Harry nodded. Oleg’s aristocratic Russian genes from his father. Highs, furies and lows. Dostoevsky land.

‘He sat in his room a lot listening to music. Heavy, gloomy stuff. Well, you know these bands…’

Harry nodded again.

‘But your records, too. Frank Zappa. Miles Davis. Supergrass. Neil Young. Supersilent.’

The names came so quickly and naturally that Harry suspected she had been eavesdropping.

‘Then, one day I was hoovering his room and I found two pills with smileys on.’

‘Ecstasy?’

She nodded. ‘Two months later I applied for and got a job at the Office of the Attorney General and moved back here.’

‘To safe old innocent Oslo.’

She shrugged. ‘He needed a change of scene. A new start. And it worked. He’s not the type to have lots of friends, as you know, but he met a couple of old pals and got on well at school until…’ Her voice fell apart at the seams.

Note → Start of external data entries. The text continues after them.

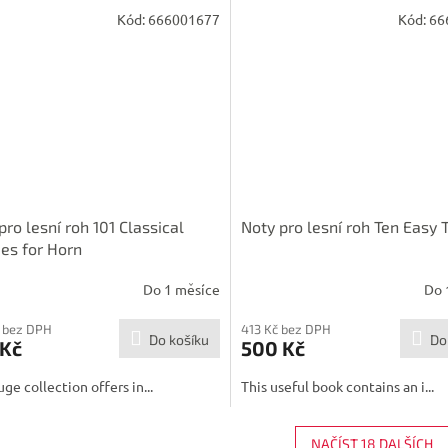
Kód:
666001677
Kód:
66
pro lesní roh 101 Classical
Noty pro lesní roh Ten Easy 
es for Horn
Do 1 měsíce
Do 
 bez DPH
413 Kč bez DPH
Do košíku
Do
 Kč
500 Kč
uge collection offers in...
This useful book contains an i...
NAČÍST 18 DALŠÍCH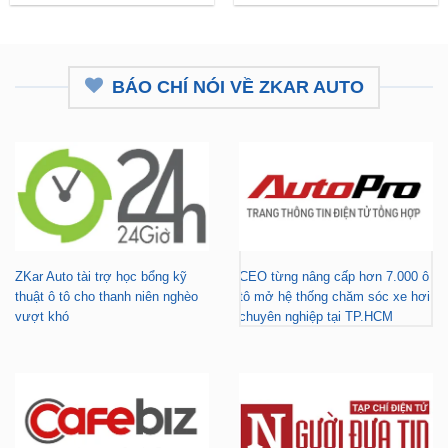
BÁO CHÍ NÓI VỀ ZKAR AUTO
ZKar Auto tài trợ học bổng kỹ
CEO từng nâng cấp hơn 7.000 ô
thuật ô tô cho thanh niên nghèo
tô mở hệ thống chăm sóc xe hơi
vượt khó
chuyên nghiệp tại TP.HCM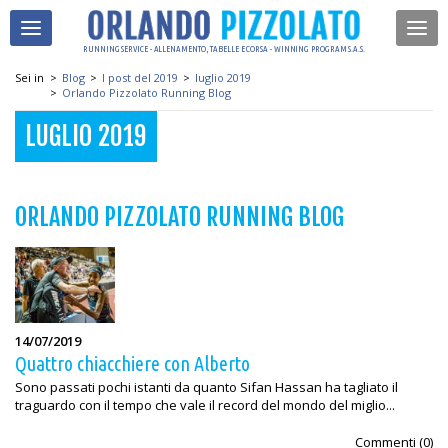
RUNNING SERVICE - ALLENAMENTO, TABELLE E CORSA - WINNING PROGRAM S.A.S.
Sei in
>
Blog
>
I post del 2019
>
luglio 2019
>
Orlando Pizzolato Running Blog
LUGLIO 2019
ORLANDO PIZZOLATO RUNNING BLOG
14/07/2019
Quattro chiacchiere con Alberto
Sono passati pochi istanti da quanto Sifan Hassan ha tagliato il
traguardo con il tempo che vale il record del mondo del miglio...
Commenti (
0
)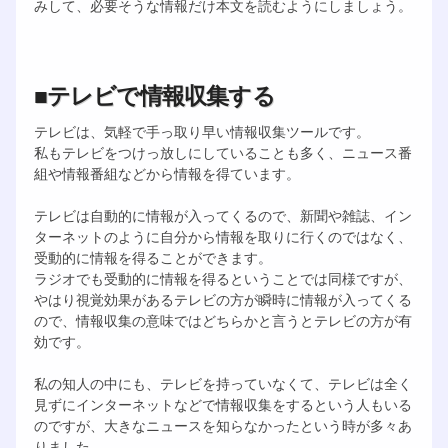
みして、必要そうな情報だけ本文を読むようにしましょう。
■テレビで情報収集する
テレビは、気軽で手っ取り早い情報収集ツールです。
私もテレビをつけっ放しにしていることも多く、ニュース番
組や情報番組などから情報を得ています。
テレビは自動的に情報が入ってくるので、新聞や雑誌、イン
ターネットのように自分から情報を取りに行くのではなく、
受動的に情報を得ることができます。
ラジオでも受動的に情報を得るということでは同様ですが、
やはり視覚効果があるテレビの方が瞬時に情報が入ってくる
ので、情報収集の意味ではどちらかと言うとテレビの方が有
効です。
私の知人の中にも、テレビを持っていなくて、テレビは全く
見ずにインターネットなどで情報収集をするという人もいる
のですが、大きなニュースを知らなかったという時が多々あ
りました。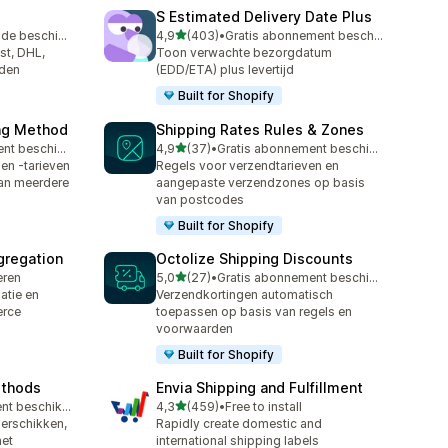
S Estimated Delivery Date Plus
van 5 sterren
Gratis proefperiode beschikbaar
4,9
(403)
•
Gratis abonnement beschikbaar
403 recensies in totaal
st, DHL,
Toon verwachte bezorgdatum
nden
(EDD/ETA) plus levertijd
Built for Shopify
ing Method
Shipping Rates Rules & Zones
van 5 sterren
Gratis abonnement beschikbaar
4,9
(37)
•
Gratis abonnement beschikbaar
37 recensies in totaal
en -tarieven
Regels voor verzendtarieven en
van meerdere
aangepaste verzendzones op basis
van postcodes
Built for Shopify
gregation
Octolize Shipping Discounts
van 5 sterren
leren
5,0
(27)
•
Gratis abonnement beschikbaar
27 recensies in totaal
atie en
Verzendkortingen automatisch
erce
toepassen op basis van regels en
voorwaarden
Built for Shopify
ethods
Envia Shipping and Fulfillment
van 5 sterren
Gratis abonnement beschikbaar
4,3
(459)
•
Free to install
459 recensies in totaal
herschikken,
Rapidly create domestic and
et
international shipping labels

Harry waited. He took a swig of coffee. Braced himself.

‘He could be away for several days in a row. I didn’t know what to do. He did as he wanted. I rang the police, psychologists, sociologists. He wasn’t legally an adult, yet there was nothing anyone could do unless there was evidence of taking drugs or law-breaking. I felt so helpless. Me! Who always thought it was the parents who were at fault, who always had a solution at hand when other parents’ children went off the rails. Don’t be apathetic, don’t repress. Action!’

Harry looked at her hand beside his on the coffee table. The delicate fingers. The fine veins on the pale hand that was normally tanned so early in the autumn. But he didn’t obey his impulse to cover her hand with his. Something was in the way. Oleg was in the way.

She sighed.

‘So I went to the city centre and searched for him. Night after night. Until I found him. He was standing on a corner of Tollbugata and was pleased to see me. Said he was happy. He had a job and was sharing a flat with some friends. He needed his freedom. I shouldn’t ask so many questions. He was “travelling”. This was his version of a gap year, sailing round the world, like all the other kids on Holmenkollen Ridge. Sailing round the world of Oslo city centre.’

‘What was he wearing?’

‘What do you mean?’

‘Nothing. Go on.’

‘He said he would be home again soon. And would finish his studies at school. So we agreed he would come back and have Sunday lunch with me.’

‘And did he?’

‘Yes. And when he’d left I saw that he had been in my bedroom and stolen my jewellery box.’ She took a long, quivering breath. ‘The ring you bought me in Vestkanttorget was in the box.’